::: The records :::

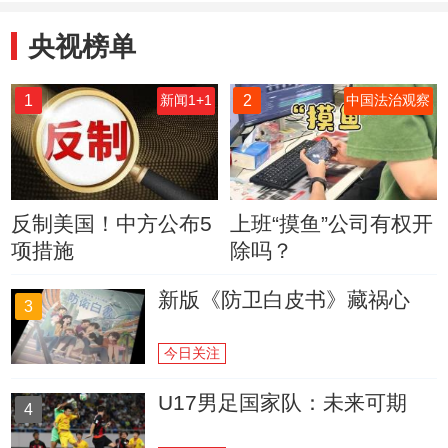
央视榜单
1
2
新闻1+1
中国法治观察
反制美国！中方公布5
上班“摸鱼”公司有权开
项措施
除吗？
新版《防卫白皮书》藏祸心
3
今日关注
U17男足国家队：未来可期
4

:::

Skipping the pictures, output the entries exactly as they appear above.

央视榜单
1
2
新闻1+1
中国法治观察
反制美国！中方公布5
上班“摸鱼”公司有权开
项措施
除吗？
新版《防卫白皮书》藏祸心
3
今日关注
U17男足国家队：未来可期
4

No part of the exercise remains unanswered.